Hole #2: In the Style of Charles Blair Macdonald (1855-1939)
Considered the father of American golf course architecture, C.B. Macdonald grew up in Chicago but attended school at St. Andrews, Scotland, where he learned golf under Old Tom Morris. Returning to America in 1895 to work as a stockbroker, Macdonald laid out America’s first 18-hole golf course, Chicago Golf Club. A decade later, after studying famous British courses, he created the National Golf Links of America on Long Island, New York. It consisted of engineered versions of the most notable holes and bunkers of Great Britain. While he coined the term, “golf architect,” early in the 20th century, Macdonald never accepted a design fee for his work. Golf architecture was his passion. He only worked on about two dozen designs in his life, nearly all of them in the pattern of adopting entire British holes or their boldest features. He also wrote extensively on the subject and developed the talents of two faithful assistants, Seth Raynor and Charles Banks. His last works were Yale University Golf Club in Connecticut and Mid-Ocean in Bermuda.

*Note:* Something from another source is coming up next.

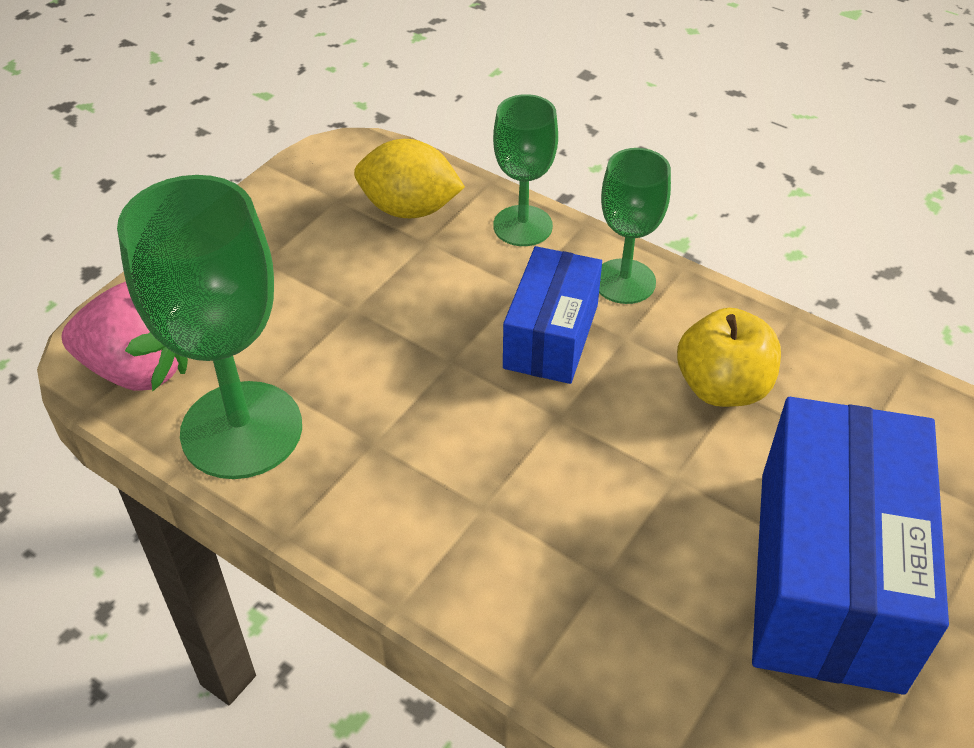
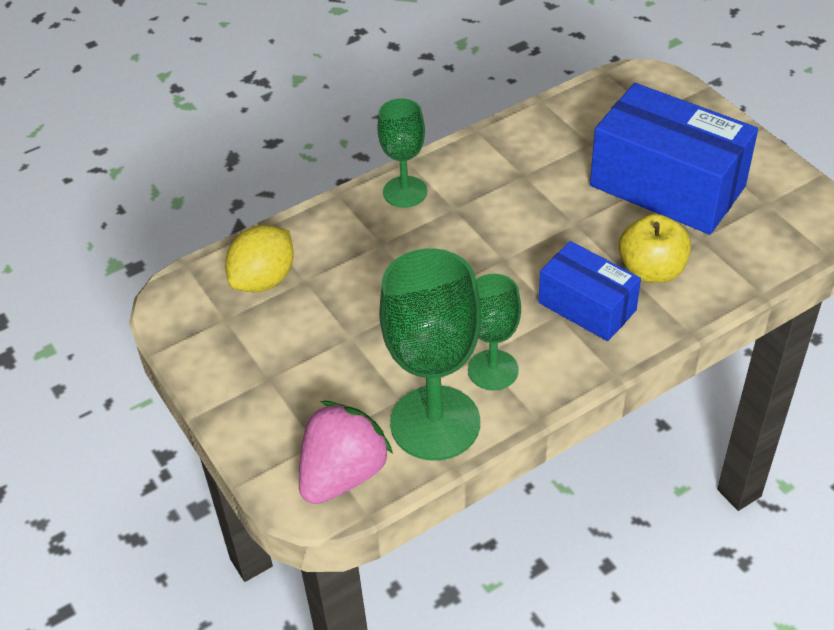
camera: 65 degrees left, 0 degrees up
green goblet [493,94,558,246] -> green goblet moved to [468,274,521,390]
blue box [503,246,602,384] -> blue box moved to [538,241,641,341]
yellow apple [677,308,781,407] -> yellow apple moved to [619,214,691,283]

Macdonald was the first to truly construct greens from raw land. In rocky areas where he couldn’t dig down to build his typical six-foot-deep bunkers, he used steam shovels to pile up earth into a huge green pad. Our par-3 second was built in that fashion, but with bulldozers, not steam shovels. The bunkers bracketing the pedestal green are typical of his narrow “strip” bunkers. The green has plenty of levels and subtle contours. “To play over a flat surface without undulation,” Macdonald wrote, “leaves nothing to the ingenuity of the player.”